Exploring the causal relationships between breast weight and spinal pain
Almost a half million women underwent breast reduction (mammoplasty) surgery in the United States in 2016, many of which were intended to reduce the weight of the breasts and improve spinal (neck or low back) pain. Alarmingly, despite the popularity of the procedure, there is very little evidence to guide some important decisions like: Who is most likely to benefit from reduction? How much benefit can they expect?

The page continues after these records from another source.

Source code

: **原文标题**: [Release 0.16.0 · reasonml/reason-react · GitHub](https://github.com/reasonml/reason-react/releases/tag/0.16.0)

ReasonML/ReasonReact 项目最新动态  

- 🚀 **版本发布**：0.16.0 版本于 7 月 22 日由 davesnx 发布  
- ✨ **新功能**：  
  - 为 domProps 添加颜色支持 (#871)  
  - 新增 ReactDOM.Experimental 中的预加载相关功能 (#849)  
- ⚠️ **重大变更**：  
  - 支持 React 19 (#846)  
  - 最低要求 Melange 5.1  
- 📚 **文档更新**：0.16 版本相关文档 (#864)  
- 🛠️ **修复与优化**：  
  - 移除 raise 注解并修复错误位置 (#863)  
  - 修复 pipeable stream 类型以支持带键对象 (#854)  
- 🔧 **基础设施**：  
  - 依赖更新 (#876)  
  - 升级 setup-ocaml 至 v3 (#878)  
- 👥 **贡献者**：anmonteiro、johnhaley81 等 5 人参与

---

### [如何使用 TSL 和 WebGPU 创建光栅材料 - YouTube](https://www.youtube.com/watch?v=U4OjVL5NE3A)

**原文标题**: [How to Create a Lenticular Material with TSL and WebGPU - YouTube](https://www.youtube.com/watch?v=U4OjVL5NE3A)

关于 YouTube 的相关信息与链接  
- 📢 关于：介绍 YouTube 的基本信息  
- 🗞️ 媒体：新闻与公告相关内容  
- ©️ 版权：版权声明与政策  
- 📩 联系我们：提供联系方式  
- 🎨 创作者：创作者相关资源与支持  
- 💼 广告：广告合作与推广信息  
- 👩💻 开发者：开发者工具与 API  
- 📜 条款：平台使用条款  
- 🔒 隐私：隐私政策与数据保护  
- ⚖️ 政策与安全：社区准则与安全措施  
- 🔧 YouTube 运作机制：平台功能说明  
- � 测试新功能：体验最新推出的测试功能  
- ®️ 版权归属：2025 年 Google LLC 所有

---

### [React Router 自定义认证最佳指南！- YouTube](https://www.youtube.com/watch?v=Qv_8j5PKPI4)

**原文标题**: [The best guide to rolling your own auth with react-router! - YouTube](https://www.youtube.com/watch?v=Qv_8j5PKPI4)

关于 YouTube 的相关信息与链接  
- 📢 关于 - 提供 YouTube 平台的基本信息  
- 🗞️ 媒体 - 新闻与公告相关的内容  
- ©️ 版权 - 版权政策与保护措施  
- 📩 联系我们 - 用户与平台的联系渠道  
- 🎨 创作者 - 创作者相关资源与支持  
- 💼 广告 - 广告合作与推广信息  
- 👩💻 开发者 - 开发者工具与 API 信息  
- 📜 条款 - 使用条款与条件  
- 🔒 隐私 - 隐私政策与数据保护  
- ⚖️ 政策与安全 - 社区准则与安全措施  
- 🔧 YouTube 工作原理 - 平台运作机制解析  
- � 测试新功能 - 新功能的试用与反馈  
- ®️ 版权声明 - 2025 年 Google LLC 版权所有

Based on research over the past several decades, we now know that spinal pain is far more than a purely biomechanical phenomenon. When considering potential effects of breast size and weight, other variables beyond torque and tension of the spine and surrounding structures are likely to explain part of the pain. Things like sleep quality, clothing comfort, exercise and activity participation, self-esteem or other things may all be at least partly explaining why some women with large breasts experience no spinal pain, while others get little relief after reduction surgery. At the PIRL we also believe that part of the reason that women tend to be more at risk of chronic neck and back pain than men could be due to the weight of the breasts. Breast surgery also offers a very unique opportunity for causal exploration of spinal pain - there are very few other elective surgeries in which people may go in one direction or the other. If the breast weight/spinal pain hypothesis holds true, then breast reductions leading to improved pain should be mirrored by breast augmentation leading new pain. We have partnered with local plastic surgeons to begin exploring this potentially important yet under-studied pain mechanism.